The Association of Black Anthropologists (ABA) at AAA helped in guiding my career through offering mentorship opportunities with more senior anthropologists like Dr. John Jackson who reviewed a paper I had written coupled with a video on Osain when I was in graduate school. ABA has also offered intriguing gestures of nonlinear scholarship in the academy like the rich poetic anthropological expressions of Dr. Gina Athena Ulysse that have been impactful. Dr. marilyn thomas-houston, also with ABA, has illuminated my ability to convey rich knowledge systems through digital media practices that currently guide my multimodal work. To offer peer-reviewed publication platforms for these multimodal knowledge productions, Dr. thomas-houston co-directs AFRO-PWW with Dr. Ronald Bailey and co-founded the journal called Fire!!!: The Multimedia Journal of Black Studies. I thrive on these formats that go beyond solely the written word, which allow me to create alternative epistemological spaces of sharing and collaboratively learning that are accessible to anthropology scholars and far beyond.

10. Is there a particular area of anthropology you enjoy working with, such as public, private, or non-governmental sectors? Why?
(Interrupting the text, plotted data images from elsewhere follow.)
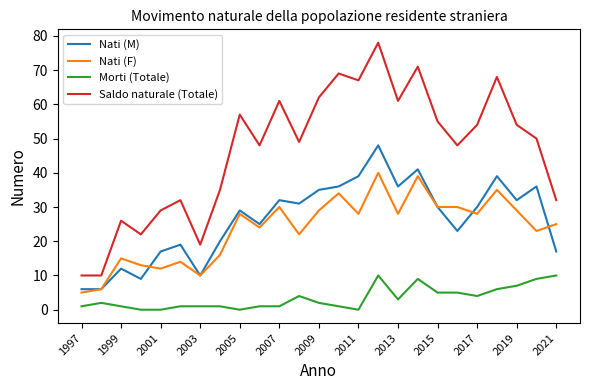

Rank the series by their maximum value, from highest to lowest.

Saldo naturale (Totale), Nati (M), Nati (F), Morti (Totale)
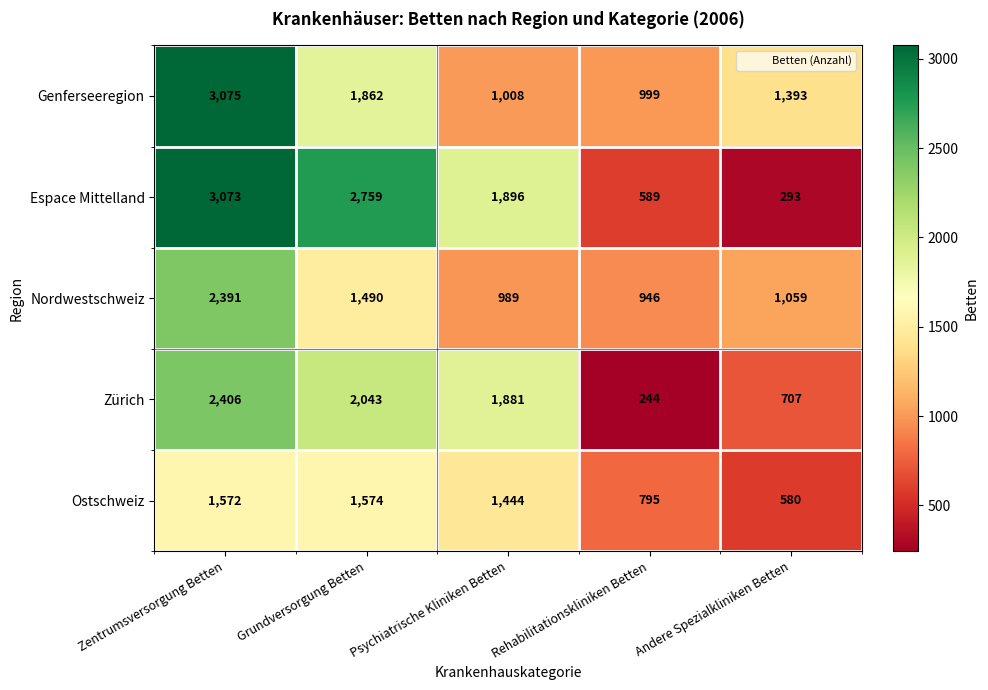

What is the maximum value for Zürich?

2406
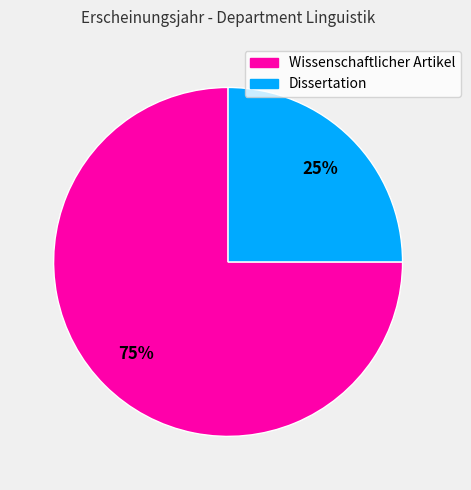

To the nearest percent, what percentage of the pie is Wissenschaftlicher Artikel?

75%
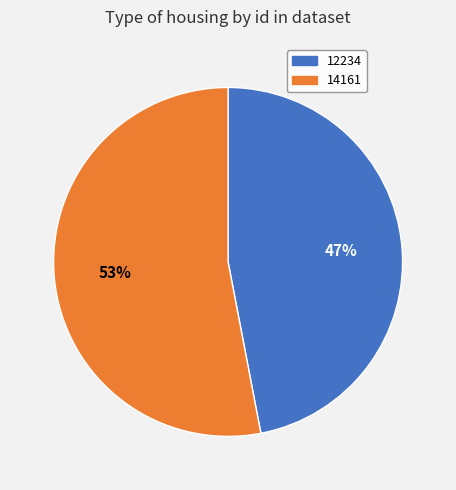

To the nearest percent, what is the average slice percentage?

50%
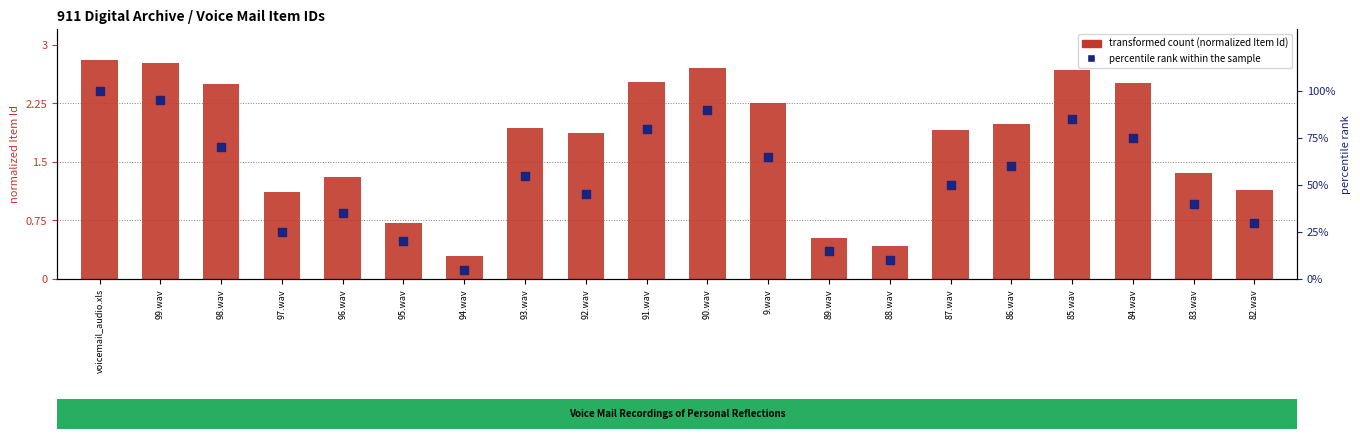

Which series reaches the maximum Y coordinate?

percentile rank within the sample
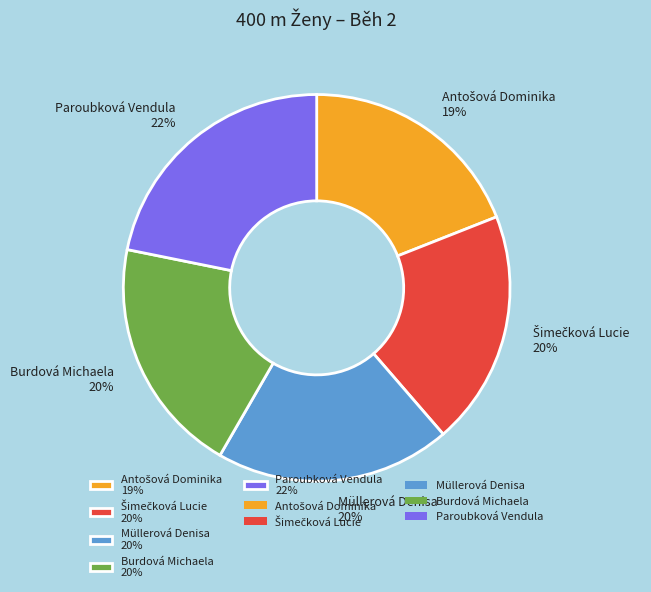

To the nearest percent, what is the average slice percentage?

20%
I am currently working with the Alachua County Public School system so that education of the complexity of underrepresented voices can be integral to the curriculum. I created a nongovernmental organization called SAAADHI (Sankofa African American Arts and Digital Humanities Initiative) with the help of Assistant Director Ms. Kiara Thompson that brings African American Studies high school students to the University of Florida to connect with the African American history of the campus including the Institute of Black Culture, the George A. Smathers Library archives that houses the burned Zora Neale Hurston papers, the Samuel Proctor Oral History Program that houses the digital Joel Buchanan African American Oral History archives, the Bob Graham Center for Public Service, the African American Studies Program, and the Multicultural Center at the Reitz Union. With the help of Webarthosting, we are creating an interactive map that allows for a campus tour of African American landmarks whether you are on or off campus. The high school student tours have also included Dr. Carjie Scott, the director of the Education Equalizer as well as classes with dance professor Ms. Rujeko Dumbetshena and African American Studies professors Dr. David Canton and Dr. Courtney Moore Taylor. Additionally, the tours have included working directly with WUFT at the College of Journalism and Digital Worlds in the College of the Arts so high school students get first-hand experience in podcasting and digital production skills. With funds from Alachua County Public Schools and an award from CAME (Center for Arts, Migrations and Entrepreneurship), we have created a multimedia and podcast studio for the students so they can continue to learn to tell their stories and the stories they deem valuable in ways that are resonant with them using expressive arts and digital humanities. The goal of this collaborative intervention is to create a stream of Black scholars and artists into higher education and empower students to become successful entrepreneurs. In this way, my work contributes to designing a more democratic future for Florida and the world.